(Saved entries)
:::::
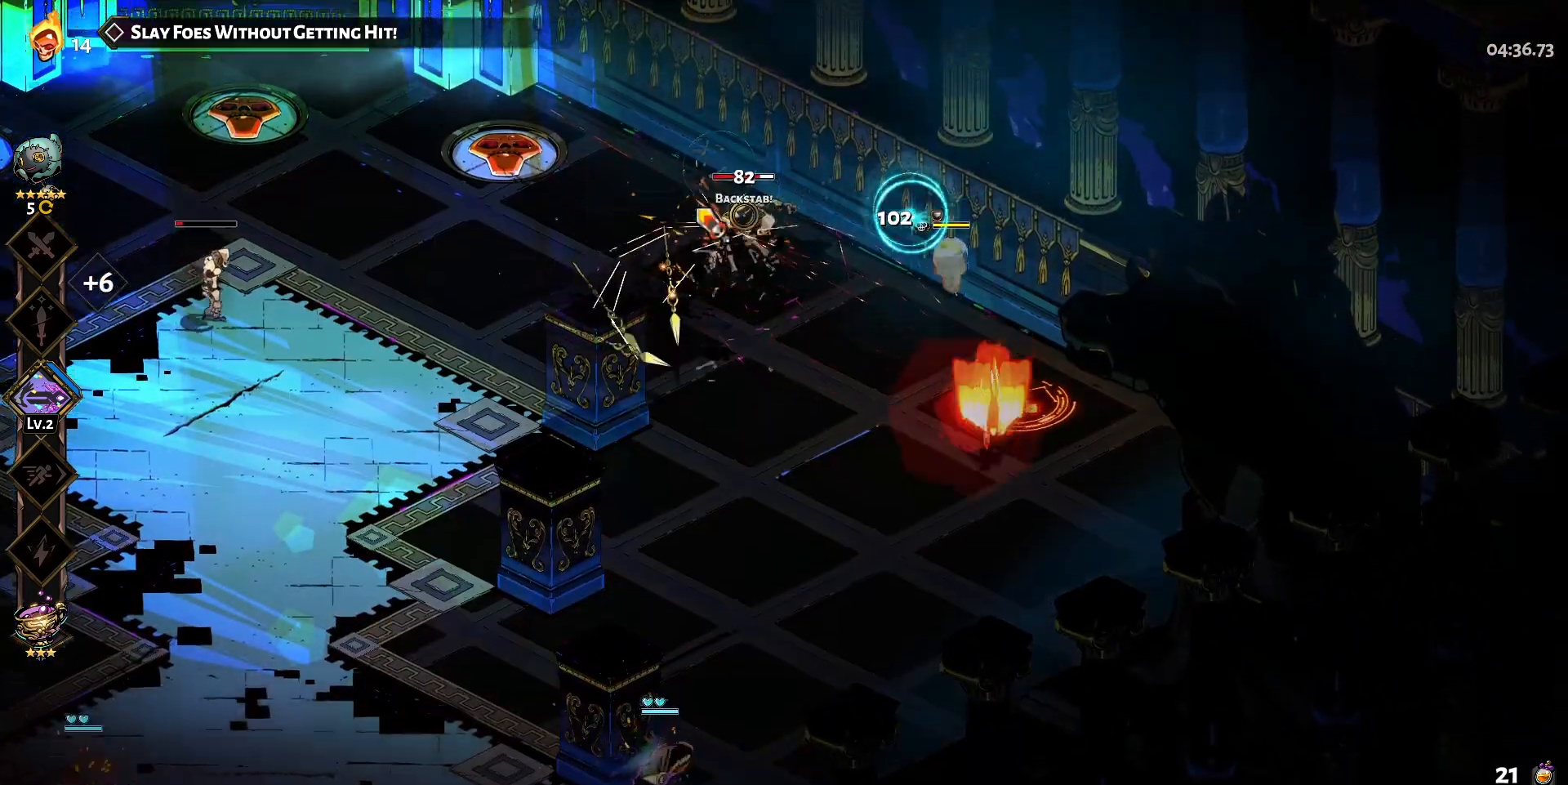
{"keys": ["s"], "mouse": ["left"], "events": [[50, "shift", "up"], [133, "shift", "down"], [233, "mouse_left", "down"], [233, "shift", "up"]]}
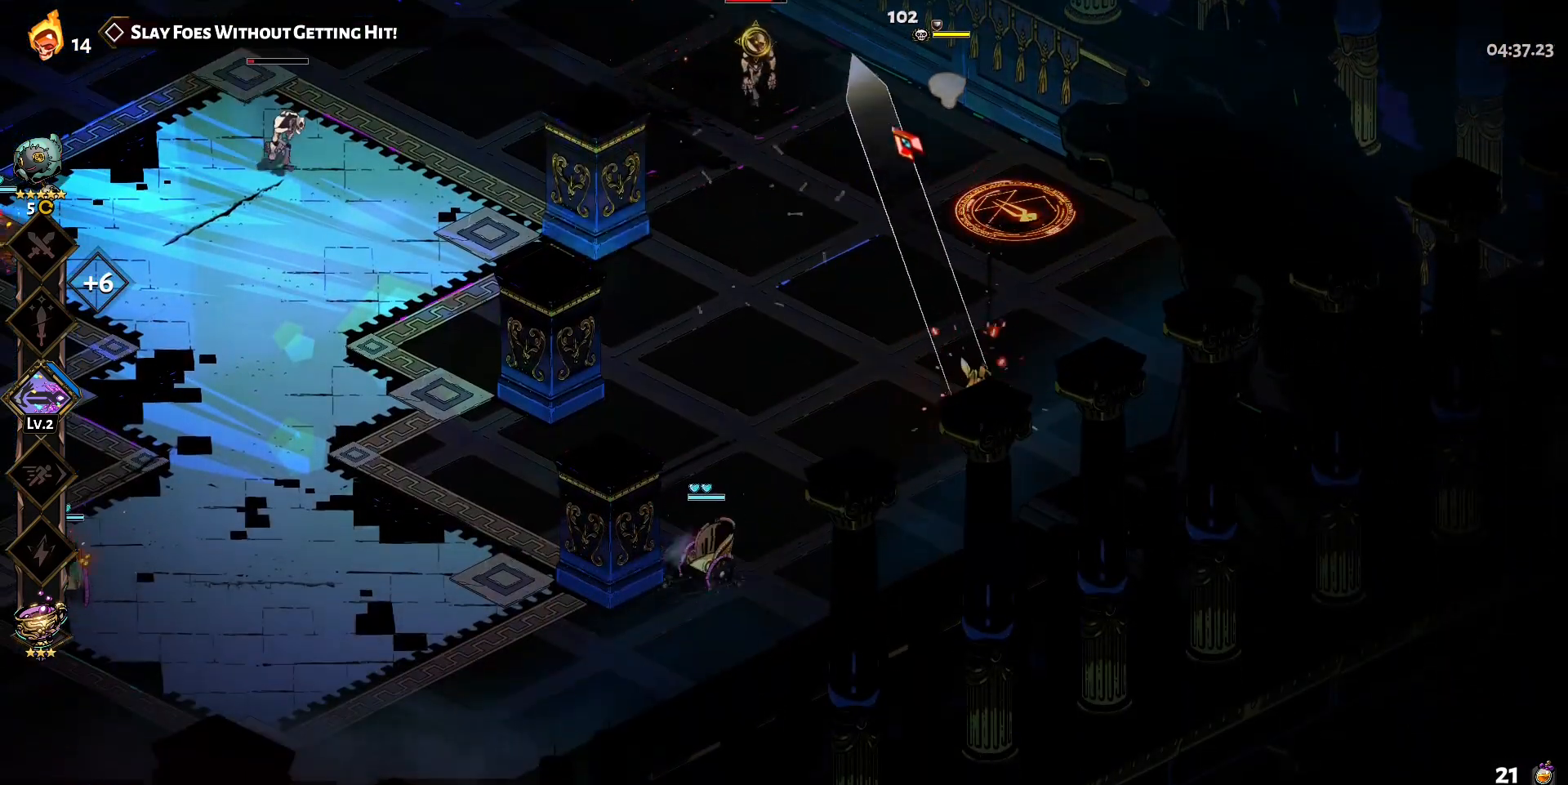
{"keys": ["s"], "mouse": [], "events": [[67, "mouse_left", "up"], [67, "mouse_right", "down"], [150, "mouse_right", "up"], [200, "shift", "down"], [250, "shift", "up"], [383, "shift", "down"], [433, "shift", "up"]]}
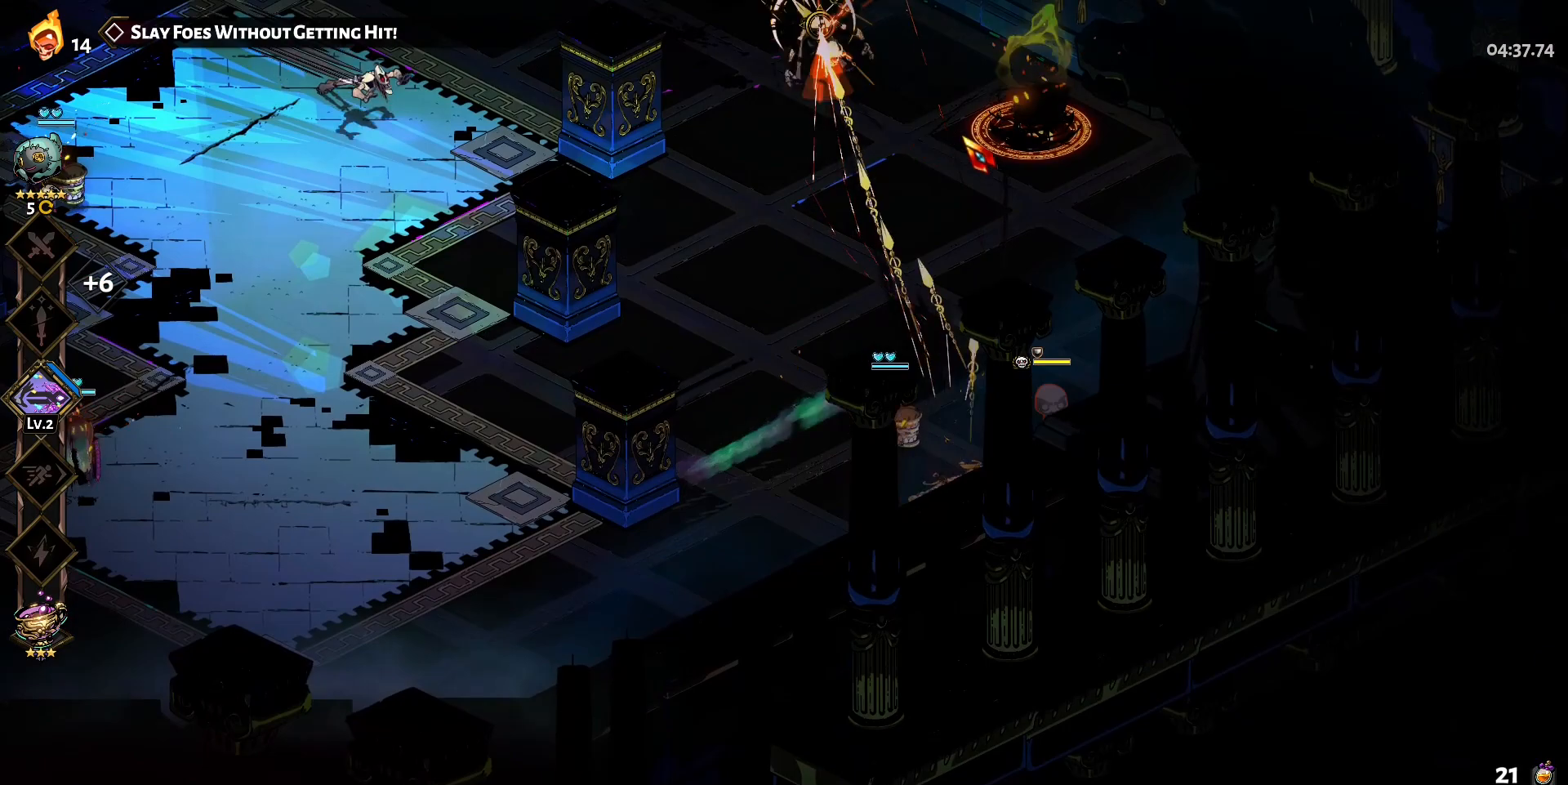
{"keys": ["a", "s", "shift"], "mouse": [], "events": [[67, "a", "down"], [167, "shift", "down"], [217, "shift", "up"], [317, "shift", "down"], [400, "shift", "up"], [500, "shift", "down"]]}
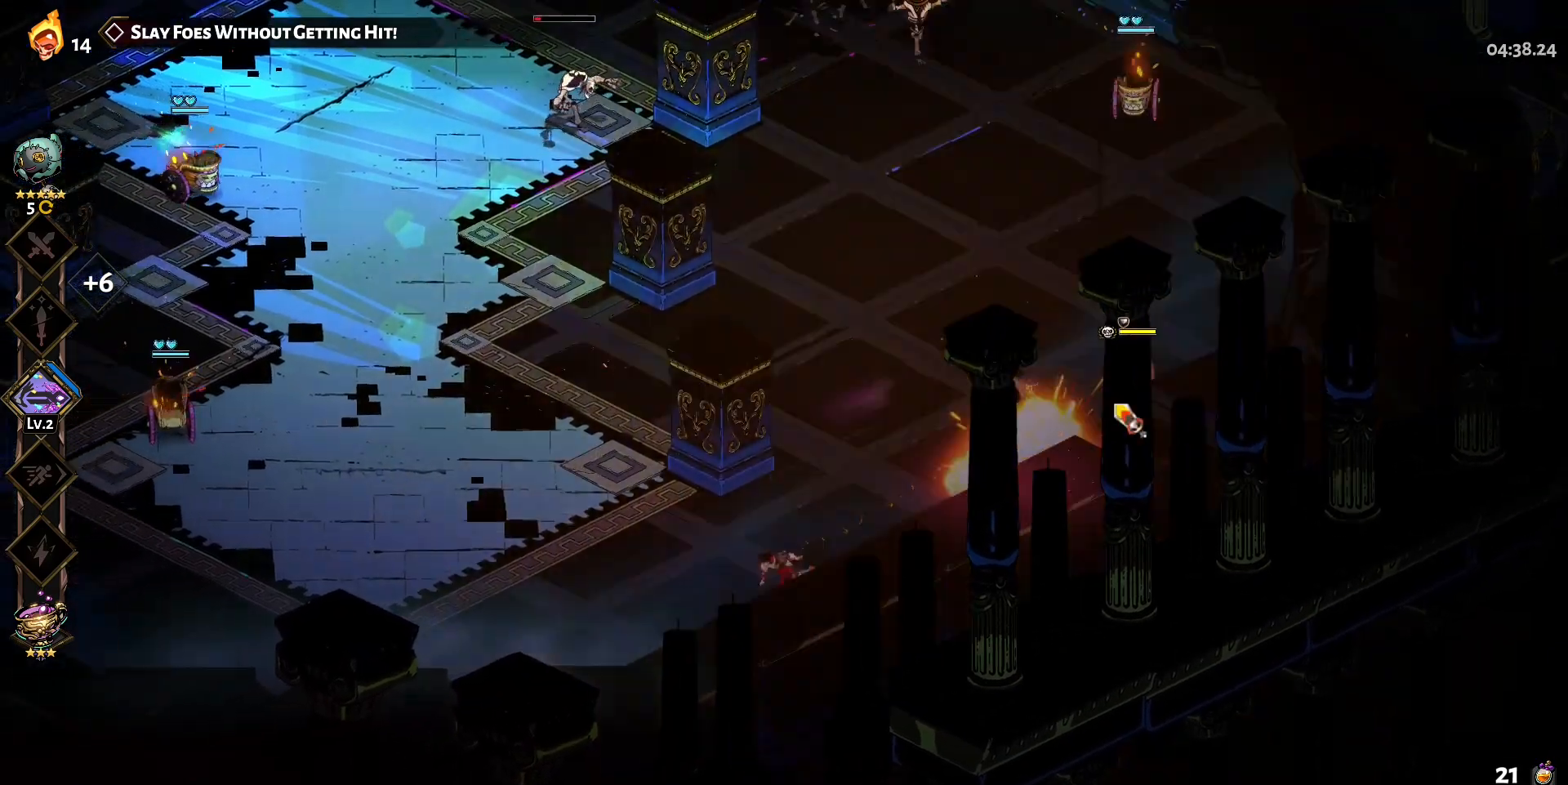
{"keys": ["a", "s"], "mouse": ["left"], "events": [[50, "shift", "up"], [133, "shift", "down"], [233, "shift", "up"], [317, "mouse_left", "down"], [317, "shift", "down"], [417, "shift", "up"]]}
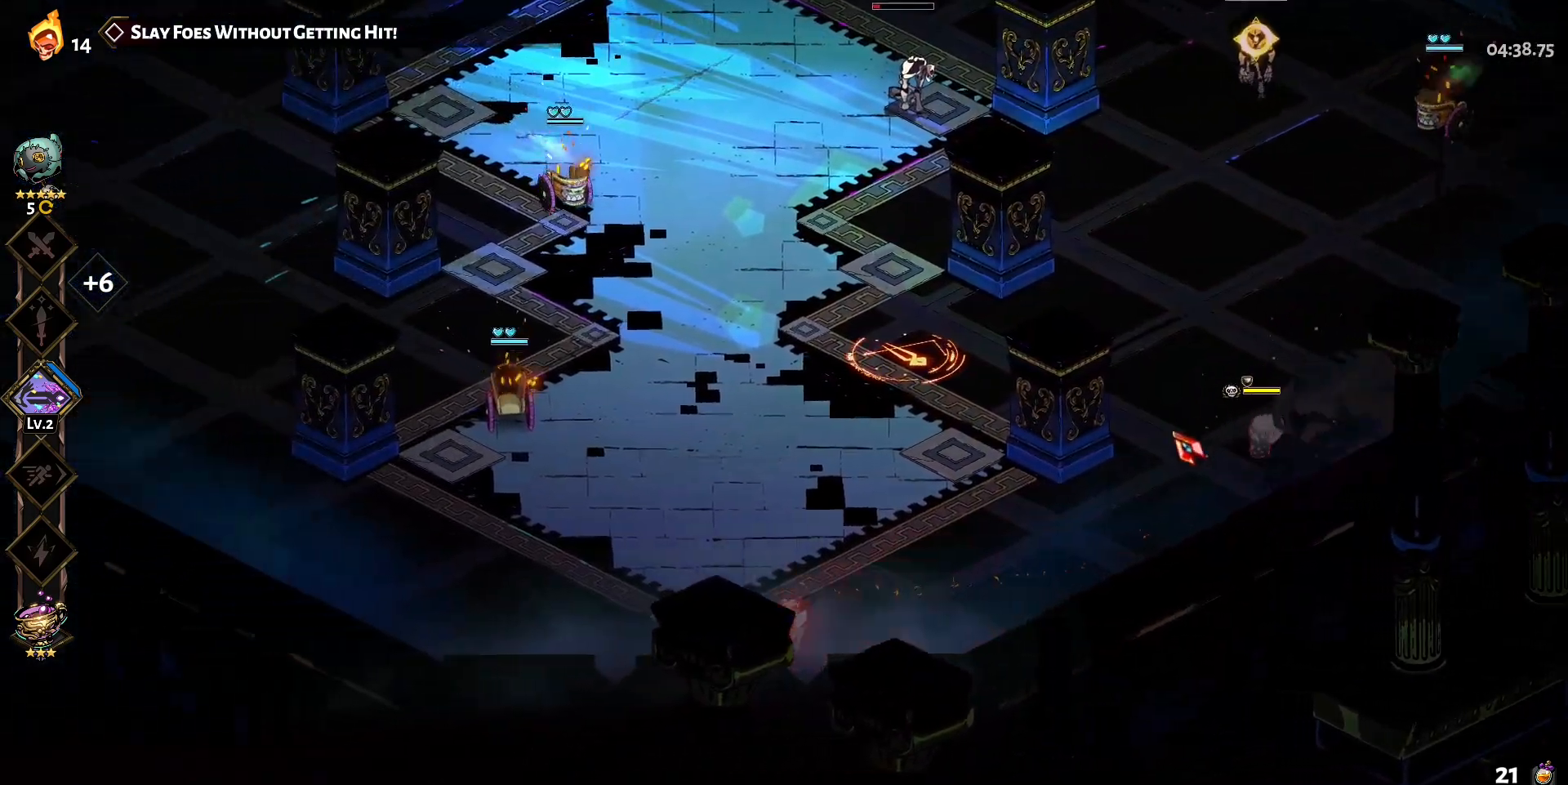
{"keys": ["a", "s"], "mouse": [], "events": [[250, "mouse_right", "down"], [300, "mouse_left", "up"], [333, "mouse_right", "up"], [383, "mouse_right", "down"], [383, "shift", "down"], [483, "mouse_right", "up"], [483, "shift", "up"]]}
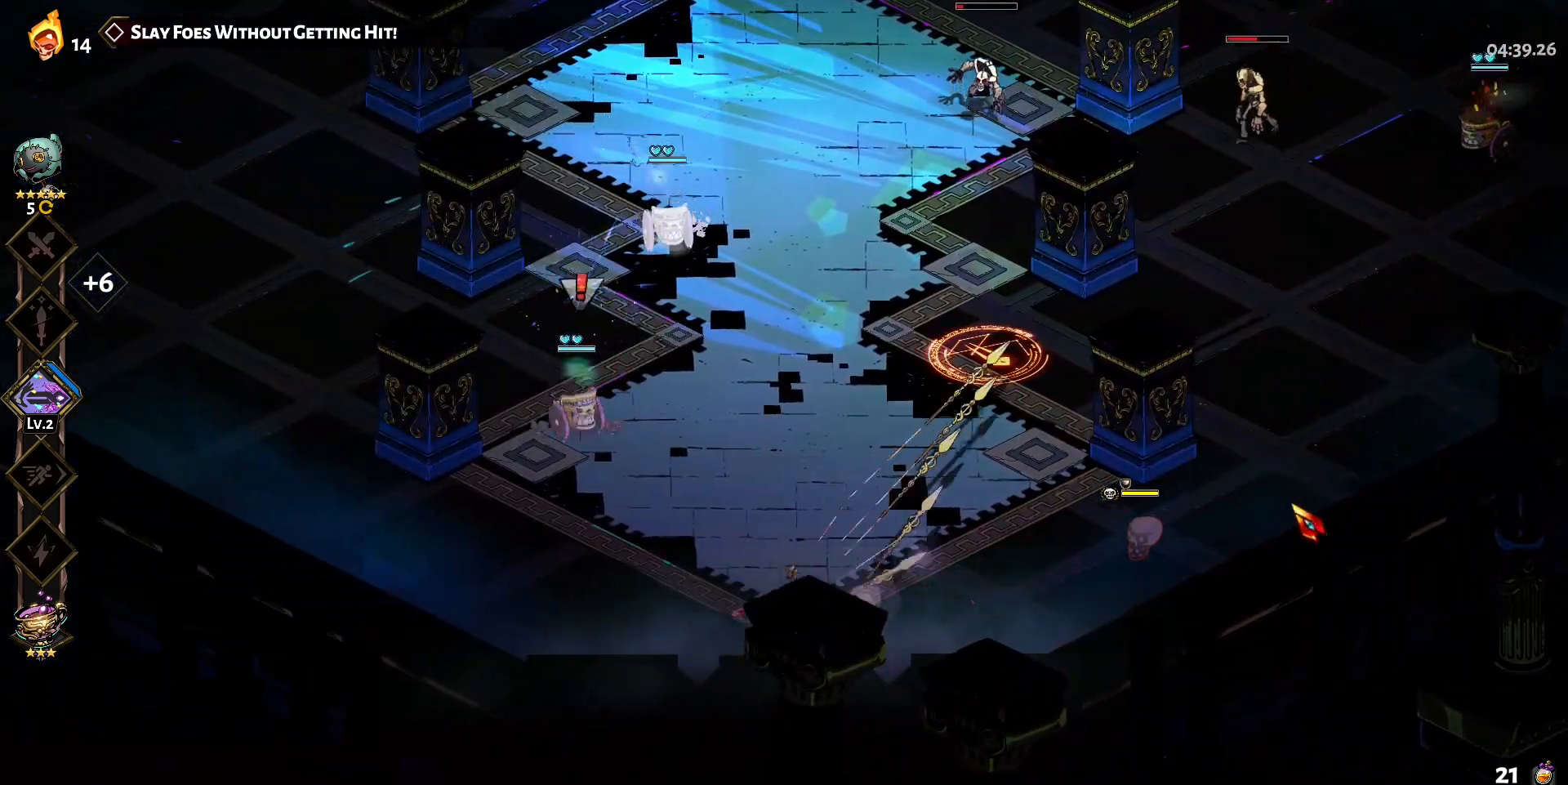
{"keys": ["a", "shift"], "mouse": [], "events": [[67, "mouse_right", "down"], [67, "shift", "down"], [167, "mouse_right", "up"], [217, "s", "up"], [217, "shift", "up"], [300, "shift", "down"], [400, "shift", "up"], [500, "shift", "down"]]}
:::::
[EXERCISE BRIEF] The records above must all be output exactly. Omit the images.

[ANSWER TO THIS TASK]
{"keys": ["s"], "mouse": ["left"], "events": [[50, "shift", "up"], [133, "shift", "down"], [233, "mouse_left", "down"], [233, "shift", "up"]]}
{"keys": ["s"], "mouse": [], "events": [[67, "mouse_left", "up"], [67, "mouse_right", "down"], [150, "mouse_right", "up"], [200, "shift", "down"], [250, "shift", "up"], [383, "shift", "down"], [433, "shift", "up"]]}
{"keys": ["a", "s", "shift"], "mouse": [], "events": [[67, "a", "down"], [167, "shift", "down"], [217, "shift", "up"], [317, "shift", "down"], [400, "shift", "up"], [500, "shift", "down"]]}
{"keys": ["a", "s"], "mouse": ["left"], "events": [[50, "shift", "up"], [133, "shift", "down"], [233, "shift", "up"], [317, "mouse_left", "down"], [317, "shift", "down"], [417, "shift", "up"]]}
{"keys": ["a", "s"], "mouse": [], "events": [[250, "mouse_right", "down"], [300, "mouse_left", "up"], [333, "mouse_right", "up"], [383, "mouse_right", "down"], [383, "shift", "down"], [483, "mouse_right", "up"], [483, "shift", "up"]]}
{"keys": ["a", "shift"], "mouse": [], "events": [[67, "mouse_right", "down"], [67, "shift", "down"], [167, "mouse_right", "up"], [217, "s", "up"], [217, "shift", "up"], [300, "shift", "down"], [400, "shift", "up"], [500, "shift", "down"]]}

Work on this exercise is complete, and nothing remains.